A stitch in time can change lives. This perhaps sums up the story of Sepavat Angoori, who was honoured by the Crafts Council of Telangana (CCT) on Friday, for her role in spreading Banjara needle craft.
Banjara needle work is not exotic by itself, but is the cut, craft and the ideas picked from nature that make it so different. Before itsy-bitsy blouses showing décolletage or open back blouses became fashion statements in urban areas, Banjara women were stitching and wearing them. It was this nifty needle work that incorporated mirrors and shells that drew the attention of the Crafts Council officials to Sepavat Angoori, then a 17-year-old married girl with a daughter, in Yellamma tanda (hamlet), Ibrahimpatnam taluk.
Thirty years down the line, it is a different Angoori who received the honour. “I was involved in farm work, herding cows, drawing water from the well when I was approached by the women from the Crafts Council who wanted to know about my stitching work. I had learnt from my grandmother and mother to stitch the clothes I wore and I showed them the work,” says Angoori. “Then they wanted to know the various patterns we used and their names. I told them about rela, teka, malikanth, gauder, border etc. and also how we did it,” she says.

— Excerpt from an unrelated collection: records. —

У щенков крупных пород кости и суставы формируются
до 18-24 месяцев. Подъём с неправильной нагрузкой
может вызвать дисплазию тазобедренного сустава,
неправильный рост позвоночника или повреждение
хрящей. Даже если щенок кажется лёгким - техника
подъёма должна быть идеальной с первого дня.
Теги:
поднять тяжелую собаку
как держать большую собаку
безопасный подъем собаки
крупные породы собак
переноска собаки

This marked the beginning of friendship that has continued to the day between the Crafts Council members and Angoori. Not limited to practicing her craft, she has trained dozens of women in the intricate needlework over the past 30 years. “I have held classes for foreigners in Mumbai, I have taught in Delhi, and various parts of the country. All that wouldn’t have happened if I stuck to farm work,” she says.
Officials of the Crafts Council vouch for that. “She is very receptive to the ideas given by us and she is dedicated. Others lose interest and don’t spend enough time. But she creates her own works and also teaches others. That’s what makes her special,” says Meenakshi Katragadda, who is responsible for the Banjara needlework team at CCT. Visitors at the crafts exhibition oohed and aahed when they spotted dragonflies crafted on a piece of cloth by Angoori.
The social change brought about by Angoori can be seen in her native hamlet where 200 women now practice the craft on a commercial scale. “They learn easily and they carry their work with them. Even if they are herding cows or sheep, they will be stitching and creating some design or the other,” she says with confidence.